## Excerpted text

AI should free up marketers to think big and solve business problems

Samsung Europe CMO Benjamin Braun explains how artificial intelligence is key to unleashing marketing potential and unlocking innovation.

Free to thinkTesting the impact of online campaigns on consumers has historically been a two-horse race. It was often impossible for marketers to tell whether they were choosing between ads that were, in fact, only somewhat relevant or wholly irrelevant to a customer segment, as they could only depend on inherently limited A/B testing. In short: do you like this, or that?

But those days are quickly vanishing, just as more consumers than ever are shopping online due to the pandemic. Enter automated machine learning and artificial decision making.

Marketers are the key drivers of ecommerce sales

During my university years I learned about statistical hypothesis testing and regression models. It was hard to understand in an academic setting, but once it is used as a marketing tool the value is immediately recognisable.

Unlocking personalisation – automatically

Multivariate testing (MVT) is transforming the marketer’s ability to target consumers online based on their individual tastes, habits and needs.

This technology tests multiple avenues to see which content gets the most conversion from a customer and, based on this data, learns to predict which content will best suit the same customer in future. Be it via emails during daytime for morning larks or under the cover of darkness for nighttime owls, it knows when best to reach out to customers, with what message and with what ad design.

Based on recent purchases and online interactions with your brand, machine learning knows where in the consumer lifecycle each customer is – allowing it to use triggers, with ‘nudge’ wording, for those on the cusp of a purchase, or softer tones for those simply browsing your products. In short: it’s pretty clever and way smarter than the traditional A/B model.

Buying back time

Taking the sceptic’s view of this technology is easy at first. With discussions regarding the impact of digitisation on the global human workforce continuing to feature in the media, artificial intelligence could seem to pose an existential threat to the purpose and role of the humble marketer.

And yet what we are seeing at Samsung Europe is, in fact, the opposite.

With more consumers shopping online during lockdowns, we have been redoubling our efforts to push ahead with digital change. Bringing together stakeholders from across the business, we are making progress towards digital channel integration – generating multiple machine learning models and digital tools in the process.

## To do
In the article on AI in marketing, copy out the passage that starts with "Samsung Europe CMO" and ends with "artificial decision making.", replacing every "consumers" with "shoppers".

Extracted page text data
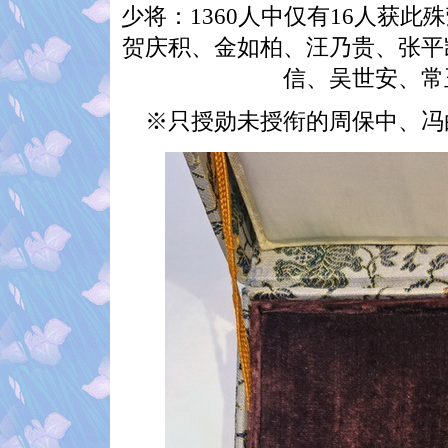
少将：1360人中仅有16人获
贺庆积、金如柏、汪乃贵、张平
信、吴世安、常
※只授勋未授衔的周保中、冯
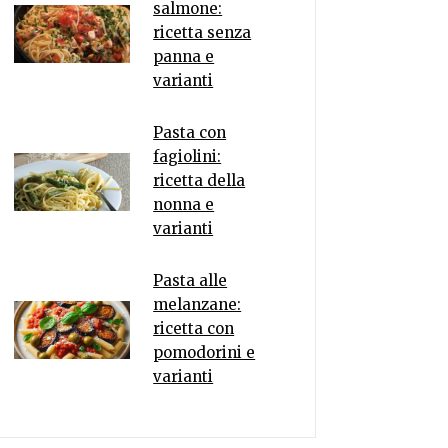
salmone:
ricetta senza
panna e
varianti
Pasta con
fagiolini:
ricetta della
nonna e
varianti
Pasta alle
melanzane:
ricetta con
pomodorini e
varianti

## Problem solution
Samsung Europe CMO Benjamin Braun explains how artificial intelligence is key to unleashing marketing potential and unlocking innovation.

Free to thinkTesting the impact of online campaigns on shoppers has historically been a two-horse race. It was often impossible for marketers to tell whether they were choosing between ads that were, in fact, only somewhat relevant or wholly irrelevant to a customer segment, as they could only depend on inherently limited A/B testing. In short: do you like this, or that?

But those days are quickly vanishing, just as more shoppers than ever are shopping online due to the pandemic. Enter automated machine learning and artificial decision making.